## The task
Output only an exact transcription of the line containing "reportaż z 3.07.2026" and all lines that follow it in the data below.

## Records provided
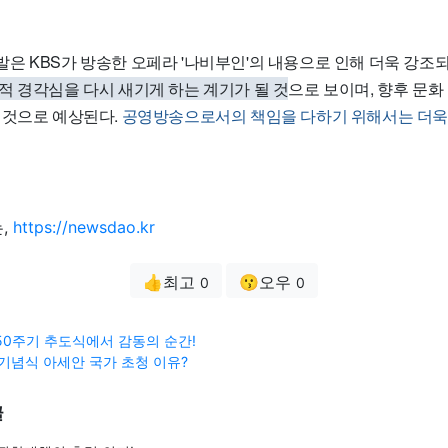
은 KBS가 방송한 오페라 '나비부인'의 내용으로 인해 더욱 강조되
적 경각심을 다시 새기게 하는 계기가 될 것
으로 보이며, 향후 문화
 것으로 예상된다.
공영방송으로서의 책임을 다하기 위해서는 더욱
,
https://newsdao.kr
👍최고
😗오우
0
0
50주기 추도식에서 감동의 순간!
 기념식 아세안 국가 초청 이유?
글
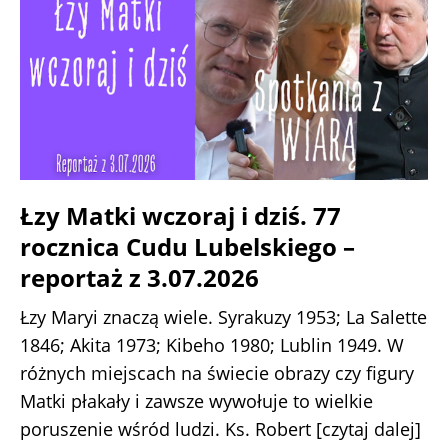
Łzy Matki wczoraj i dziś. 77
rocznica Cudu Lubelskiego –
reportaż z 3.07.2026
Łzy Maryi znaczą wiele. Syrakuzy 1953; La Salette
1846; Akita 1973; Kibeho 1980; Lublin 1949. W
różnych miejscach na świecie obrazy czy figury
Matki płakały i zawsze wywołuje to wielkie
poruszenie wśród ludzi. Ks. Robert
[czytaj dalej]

## Solution for this exercise
reportaż z 3.07.2026
Łzy Maryi znaczą wiele. Syrakuzy 1953; La Salette
1846; Akita 1973; Kibeho 1980; Lublin 1949. W
różnych miejscach na świecie obrazy czy figury
Matki płakały i zawsze wywołuje to wielkie
poruszenie wśród ludzi. Ks. Robert
[czytaj dalej]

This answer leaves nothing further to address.